(Records from a data source)

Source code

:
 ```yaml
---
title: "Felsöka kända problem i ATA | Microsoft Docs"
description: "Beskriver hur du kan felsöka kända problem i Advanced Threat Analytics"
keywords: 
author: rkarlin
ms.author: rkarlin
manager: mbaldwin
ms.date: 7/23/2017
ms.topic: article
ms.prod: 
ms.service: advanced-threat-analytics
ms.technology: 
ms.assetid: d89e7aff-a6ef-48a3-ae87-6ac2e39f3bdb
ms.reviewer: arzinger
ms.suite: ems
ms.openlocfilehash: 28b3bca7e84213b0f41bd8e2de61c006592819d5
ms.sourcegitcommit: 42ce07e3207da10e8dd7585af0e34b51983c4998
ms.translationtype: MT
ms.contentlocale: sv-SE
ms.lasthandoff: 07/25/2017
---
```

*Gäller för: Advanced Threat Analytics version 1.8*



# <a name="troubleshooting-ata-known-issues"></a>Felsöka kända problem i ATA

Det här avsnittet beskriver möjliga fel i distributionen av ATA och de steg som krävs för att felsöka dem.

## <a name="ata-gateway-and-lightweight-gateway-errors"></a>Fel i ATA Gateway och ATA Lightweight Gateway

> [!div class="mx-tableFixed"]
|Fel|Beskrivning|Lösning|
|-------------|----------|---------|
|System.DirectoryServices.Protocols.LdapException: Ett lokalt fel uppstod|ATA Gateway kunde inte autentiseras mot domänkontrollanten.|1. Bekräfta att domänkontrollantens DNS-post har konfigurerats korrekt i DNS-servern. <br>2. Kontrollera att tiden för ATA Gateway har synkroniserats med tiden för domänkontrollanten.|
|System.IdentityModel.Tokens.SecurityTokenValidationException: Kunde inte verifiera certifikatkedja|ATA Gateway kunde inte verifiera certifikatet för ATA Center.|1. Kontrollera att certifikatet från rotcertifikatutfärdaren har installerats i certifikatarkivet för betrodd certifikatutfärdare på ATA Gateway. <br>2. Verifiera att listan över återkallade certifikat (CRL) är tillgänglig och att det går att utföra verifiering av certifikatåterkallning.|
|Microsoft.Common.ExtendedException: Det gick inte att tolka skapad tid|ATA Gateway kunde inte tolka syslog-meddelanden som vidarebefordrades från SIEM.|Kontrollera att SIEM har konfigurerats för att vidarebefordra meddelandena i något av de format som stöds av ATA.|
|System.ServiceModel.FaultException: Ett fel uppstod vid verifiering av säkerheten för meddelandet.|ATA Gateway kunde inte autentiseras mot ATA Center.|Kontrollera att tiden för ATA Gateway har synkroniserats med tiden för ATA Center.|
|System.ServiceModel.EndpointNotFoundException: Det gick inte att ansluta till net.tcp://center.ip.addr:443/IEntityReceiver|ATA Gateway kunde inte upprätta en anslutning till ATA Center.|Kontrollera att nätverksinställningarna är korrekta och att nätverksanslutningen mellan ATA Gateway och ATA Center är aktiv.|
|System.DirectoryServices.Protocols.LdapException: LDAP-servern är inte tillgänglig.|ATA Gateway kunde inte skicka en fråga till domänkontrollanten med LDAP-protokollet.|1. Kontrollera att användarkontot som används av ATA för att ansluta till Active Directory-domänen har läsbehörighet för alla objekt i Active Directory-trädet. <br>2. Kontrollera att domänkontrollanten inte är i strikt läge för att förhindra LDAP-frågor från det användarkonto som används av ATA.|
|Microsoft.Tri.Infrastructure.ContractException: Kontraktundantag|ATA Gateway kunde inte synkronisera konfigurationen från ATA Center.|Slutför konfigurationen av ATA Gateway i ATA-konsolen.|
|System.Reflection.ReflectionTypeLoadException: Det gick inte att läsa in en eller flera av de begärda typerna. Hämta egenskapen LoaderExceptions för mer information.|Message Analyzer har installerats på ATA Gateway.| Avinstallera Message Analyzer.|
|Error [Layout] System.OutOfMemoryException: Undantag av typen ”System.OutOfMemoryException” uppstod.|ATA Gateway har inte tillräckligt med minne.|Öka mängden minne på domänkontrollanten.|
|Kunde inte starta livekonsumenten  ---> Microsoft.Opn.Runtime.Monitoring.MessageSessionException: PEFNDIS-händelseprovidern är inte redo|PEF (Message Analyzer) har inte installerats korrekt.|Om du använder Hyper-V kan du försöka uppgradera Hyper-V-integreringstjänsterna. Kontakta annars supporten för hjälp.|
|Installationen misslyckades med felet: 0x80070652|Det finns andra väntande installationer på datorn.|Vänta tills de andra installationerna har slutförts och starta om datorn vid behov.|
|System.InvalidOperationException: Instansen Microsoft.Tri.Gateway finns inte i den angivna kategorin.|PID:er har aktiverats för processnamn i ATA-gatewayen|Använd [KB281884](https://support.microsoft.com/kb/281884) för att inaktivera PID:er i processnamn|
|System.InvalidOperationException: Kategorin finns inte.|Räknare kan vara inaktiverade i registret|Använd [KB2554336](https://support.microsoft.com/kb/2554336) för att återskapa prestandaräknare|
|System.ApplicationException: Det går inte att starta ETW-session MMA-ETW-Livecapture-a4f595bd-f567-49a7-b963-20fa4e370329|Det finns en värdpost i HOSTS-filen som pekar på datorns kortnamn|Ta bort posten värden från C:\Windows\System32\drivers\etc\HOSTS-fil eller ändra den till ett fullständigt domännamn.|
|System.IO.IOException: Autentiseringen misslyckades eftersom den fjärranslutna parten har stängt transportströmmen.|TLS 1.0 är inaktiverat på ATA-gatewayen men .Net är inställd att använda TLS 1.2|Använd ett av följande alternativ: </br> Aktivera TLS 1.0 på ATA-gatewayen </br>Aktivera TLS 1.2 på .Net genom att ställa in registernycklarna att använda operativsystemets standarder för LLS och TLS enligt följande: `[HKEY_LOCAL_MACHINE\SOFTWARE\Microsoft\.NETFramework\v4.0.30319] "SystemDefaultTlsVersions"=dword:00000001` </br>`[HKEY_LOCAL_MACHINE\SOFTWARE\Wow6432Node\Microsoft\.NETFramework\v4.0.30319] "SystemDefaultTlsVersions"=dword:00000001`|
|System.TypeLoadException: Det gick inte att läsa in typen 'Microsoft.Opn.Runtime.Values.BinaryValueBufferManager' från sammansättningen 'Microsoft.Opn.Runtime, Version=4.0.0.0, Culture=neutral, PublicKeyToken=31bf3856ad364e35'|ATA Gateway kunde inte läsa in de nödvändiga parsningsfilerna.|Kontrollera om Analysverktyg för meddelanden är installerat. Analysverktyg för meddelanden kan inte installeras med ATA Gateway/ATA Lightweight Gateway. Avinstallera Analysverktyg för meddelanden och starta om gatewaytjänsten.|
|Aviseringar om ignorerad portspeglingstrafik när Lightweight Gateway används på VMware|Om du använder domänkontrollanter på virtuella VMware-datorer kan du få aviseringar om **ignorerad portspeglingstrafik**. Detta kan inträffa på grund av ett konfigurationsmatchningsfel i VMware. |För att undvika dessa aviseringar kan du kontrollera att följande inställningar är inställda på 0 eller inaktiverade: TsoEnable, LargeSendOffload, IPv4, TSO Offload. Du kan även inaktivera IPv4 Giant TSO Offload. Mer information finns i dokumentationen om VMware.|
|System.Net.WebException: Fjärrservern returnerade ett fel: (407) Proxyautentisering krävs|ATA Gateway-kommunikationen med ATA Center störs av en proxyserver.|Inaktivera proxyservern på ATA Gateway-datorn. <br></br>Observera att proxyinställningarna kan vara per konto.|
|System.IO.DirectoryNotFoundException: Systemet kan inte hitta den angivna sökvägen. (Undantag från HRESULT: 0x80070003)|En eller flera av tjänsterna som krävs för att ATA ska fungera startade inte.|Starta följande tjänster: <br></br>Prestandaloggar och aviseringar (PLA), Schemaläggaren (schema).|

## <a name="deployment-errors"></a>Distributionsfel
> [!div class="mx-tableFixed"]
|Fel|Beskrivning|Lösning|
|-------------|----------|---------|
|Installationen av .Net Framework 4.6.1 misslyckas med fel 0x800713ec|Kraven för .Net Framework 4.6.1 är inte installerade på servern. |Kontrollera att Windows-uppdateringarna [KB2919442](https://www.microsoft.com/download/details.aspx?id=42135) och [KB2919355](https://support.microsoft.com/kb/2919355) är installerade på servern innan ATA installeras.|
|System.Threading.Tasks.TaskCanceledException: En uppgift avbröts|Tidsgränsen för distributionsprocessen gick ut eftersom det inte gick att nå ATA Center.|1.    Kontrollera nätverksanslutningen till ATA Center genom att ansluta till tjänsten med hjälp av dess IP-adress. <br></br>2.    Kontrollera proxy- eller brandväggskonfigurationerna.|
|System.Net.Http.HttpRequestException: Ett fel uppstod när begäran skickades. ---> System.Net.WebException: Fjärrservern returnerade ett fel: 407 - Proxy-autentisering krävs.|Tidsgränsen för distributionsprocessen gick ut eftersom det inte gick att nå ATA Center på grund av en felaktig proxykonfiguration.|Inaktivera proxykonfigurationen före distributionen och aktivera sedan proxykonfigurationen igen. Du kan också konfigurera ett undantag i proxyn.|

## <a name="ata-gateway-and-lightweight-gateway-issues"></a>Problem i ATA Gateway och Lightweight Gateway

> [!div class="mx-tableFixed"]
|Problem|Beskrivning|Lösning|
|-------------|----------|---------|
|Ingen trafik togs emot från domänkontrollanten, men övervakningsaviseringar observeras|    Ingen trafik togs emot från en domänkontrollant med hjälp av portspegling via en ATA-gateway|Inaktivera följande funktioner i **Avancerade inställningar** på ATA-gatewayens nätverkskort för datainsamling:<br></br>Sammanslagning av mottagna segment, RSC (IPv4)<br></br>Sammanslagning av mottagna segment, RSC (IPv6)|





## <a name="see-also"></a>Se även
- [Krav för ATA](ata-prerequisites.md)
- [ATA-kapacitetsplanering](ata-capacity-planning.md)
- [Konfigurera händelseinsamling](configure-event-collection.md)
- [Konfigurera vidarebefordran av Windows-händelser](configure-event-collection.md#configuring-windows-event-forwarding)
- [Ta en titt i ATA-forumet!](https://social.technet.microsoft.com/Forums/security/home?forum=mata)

Work to complete: Reproduce, character for character, only the lines of the preceding data that start at the line with "innan ATA installeras.|" and end at the line with "proxy- eller brandväggskonfigurationerna.|", both included.

Solution to this task:
|Installationen av .Net Framework 4.6.1 misslyckas med fel 0x800713ec|Kraven för .Net Framework 4.6.1 är inte installerade på servern. |Kontrollera att Windows-uppdateringarna [KB2919442](https://www.microsoft.com/download/details.aspx?id=42135) och [KB2919355](https://support.microsoft.com/kb/2919355) är installerade på servern innan ATA installeras.|
|System.Threading.Tasks.TaskCanceledException: En uppgift avbröts|Tidsgränsen för distributionsprocessen gick ut eftersom det inte gick att nå ATA Center.|1.    Kontrollera nätverksanslutningen till ATA Center genom att ansluta till tjänsten med hjälp av dess IP-adress. <br></br>2.    Kontrollera proxy- eller brandväggskonfigurationerna.|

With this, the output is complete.